Thanks again for your interest – your questions have helped me clarify my thinking.
Yes, the latter is the question. I imagine that you might be able to use a collaborative filtering algorithm as described here. In the video, Andrew Ng supposes that you’re matching films with individuals, using a sparsely populated matrix of match values, assuming that you know which genres different individuals like. Your problem seems identical, just you know the features of the people, rather than their tastes.
I had tried this: the code that I used is here: for each date at an event, I looked at the rating matrix associated with the event but with a missing entry corresponding to the date, and then used an R library called recommenderlab to produce a guess for the missing rating.
The situation is that one doesn’t get almost anything more than what one would get if one just uses the average rating that the rater gave and the average rating that the ratee received. A typical example of how the actual ratings and guesses compare is given here – here the raters are men, the ratees are women, and the rating type is attractiveness. The rows correspond to raters and the columns to ratees. The rows have been normalized, so that the sum of a given rater’s ratings is 0. You can see that after controlling for variation in rating scales, the guesses for a given ratee are virtually identical across raters.
Yet collaborative filtering appears to have been applied successfully in the context of online dating, for example, as reported on by Brozovsky and Petricek (2007) and the papers that cite it, even in contexts where the average number of ratings per person is not so large, so I don’t know why I didn’t have more success with this approach.

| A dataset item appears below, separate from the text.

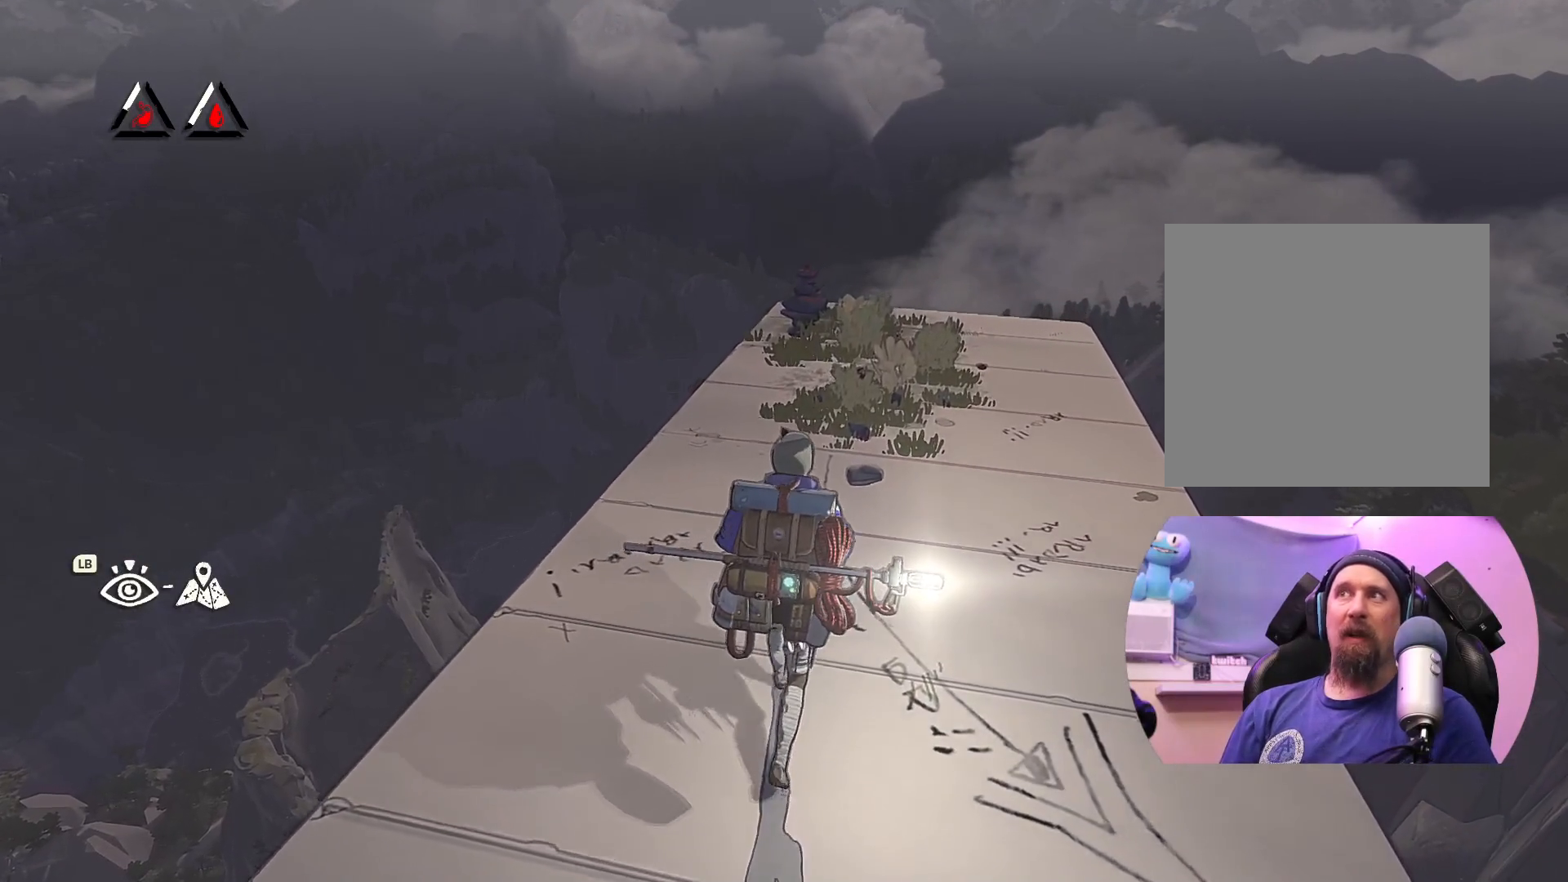
{"buttons": [], "left_stick": "up", "right_stick": "center", "events": []}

I don’t know about multilevel modelling.
I’ve been exploring this over the past few days, and will probably write about it in my next post. For simplicity, say we want to model the probability of a decision by the k’th rater as
logit(P) = A(k) + B(k)*attrAvg
where P is the decision probability, A(k) and B(k) are constants specific to the k’th rater, and attrAvg is the average attractiveness of the rater’s partner. Rather than determining A(k) and B(k) by simply doing a linear regression for each rater, we can instead fit A(k) and B(k) using a prior on the distributions of A(k) and B(k): for example, one can assume that they’re normally distributed. My first impression is that determining the means of the hypothesized normal distributions is simply a matter of fitting
logit(P) = A + B*attrAvg
where A and B are uniform over raters, and that the nontrivial part is determining the standard deviations of the hypothesized distributions while simultaneously estimating all of the A(k) and B(k).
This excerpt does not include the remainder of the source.